* [EXTRACTED DATA]

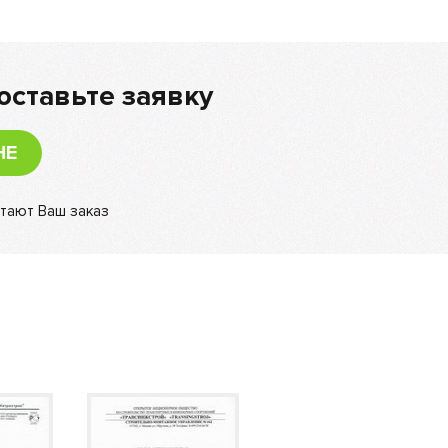
оставьте заявку
НЕ
тают Ваш заказ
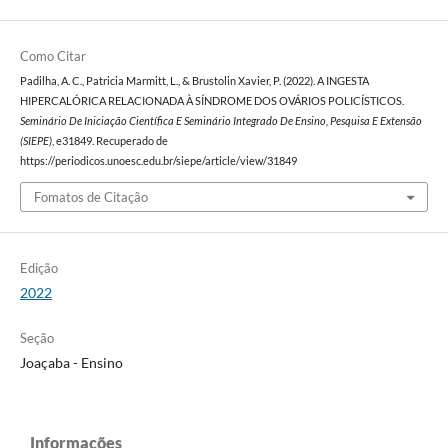
Como Citar
Padilha, A. C., Patricia Marmitt, L., & Brustolin Xavier, P. (2022). A INGESTA
HIPERCALÓRICA RELACIONADA À SÍNDROME DOS OVÁRIOS POLICÍSTICOS.
Seminário De Iniciação Científica E Seminário Integrado De Ensino, Pesquisa E Extensão
(SIEPE)
, e31849. Recuperado de
https://periodicos.unoesc.edu.br/siepe/article/view/31849
Fomatos de Citação
Edição
2022
Seção
Joaçaba - Ensino
Informações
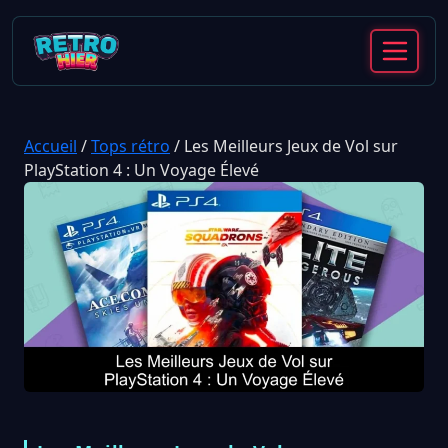
Accueil
/
Tops rétro
/
Les Meilleurs Jeux de Vol sur
PlayStation 4 : Un Voyage Élevé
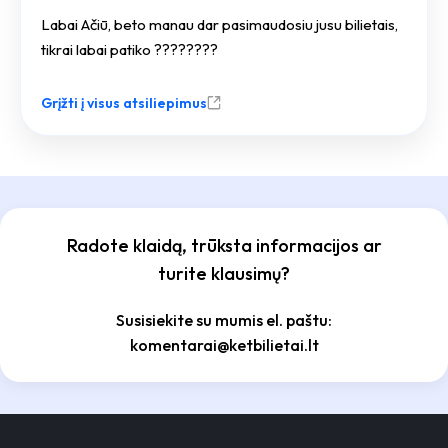
Labai Ačiū, beto manau dar pasimaudosiu jusu bilietais,
tikrai labai patiko ????????
Grįžti į visus atsiliepimus
Radote klaidą, trūksta informacijos ar
turite klausimų?
Susisiekite su mumis el. paštu:
komentarai@ketbilietai.lt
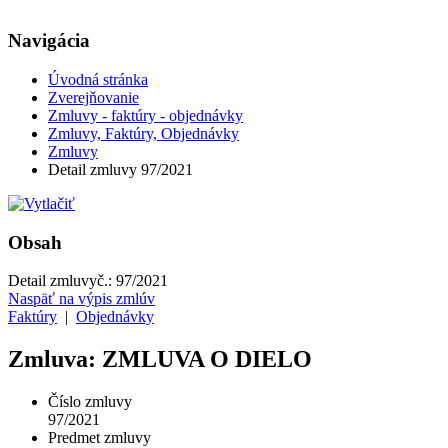
Navigácia
Úvodná stránka
Zverejňovanie
Zmluvy - faktúry - objednávky
Zmluvy, Faktúry, Objednávky
Zmluvy
Detail zmluvy 97/2021
Obsah
Detail zmluvy
č.:
97/2021
Naspäť na výpis zmlúv
Faktúry
|
Objednávky
Zmluva: ZMLUVA O DIELO
Číslo zmluvy
97/2021
Predmet zmluvy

* [DIRECTIVE] Switch each "97/2021" in the lines above to "98/2021" and keep everything else unchanged. Give the lines again without the pictures.

* [SOLUTION FOR THIS PROBLEM]
оставьте заявку
НЕ
тают Ваш заказ
Como Citar
Padilha, A. C., Patricia Marmitt, L., & Brustolin Xavier, P. (2022). A INGESTA
HIPERCALÓRICA RELACIONADA À SÍNDROME DOS OVÁRIOS POLICÍSTICOS.
Seminário De Iniciação Científica E Seminário Integrado De Ensino, Pesquisa E Extensão
(SIEPE)
, e31849. Recuperado de
https://periodicos.unoesc.edu.br/siepe/article/view/31849
Fomatos de Citação
Edição
2022
Seção
Joaçaba - Ensino
Informações
Accueil
/
Tops rétro
/
Les Meilleurs Jeux de Vol sur
PlayStation 4 : Un Voyage Élevé
Labai Ačiū, beto manau dar pasimaudosiu jusu bilietais,
tikrai labai patiko ????????
Grįžti į visus atsiliepimus
Radote klaidą, trūksta informacijos ar
turite klausimų?
Susisiekite su mumis el. paštu:
komentarai@ketbilietai.lt
Navigácia
Úvodná stránka
Zverejňovanie
Zmluvy - faktúry - objednávky
Zmluvy, Faktúry, Objednávky
Zmluvy
Detail zmluvy 98/2021
Obsah
Detail zmluvy
č.:
98/2021
Naspäť na výpis zmlúv
Faktúry
|
Objednávky
Zmluva: ZMLUVA O DIELO
Číslo zmluvy
98/2021
Predmet zmluvy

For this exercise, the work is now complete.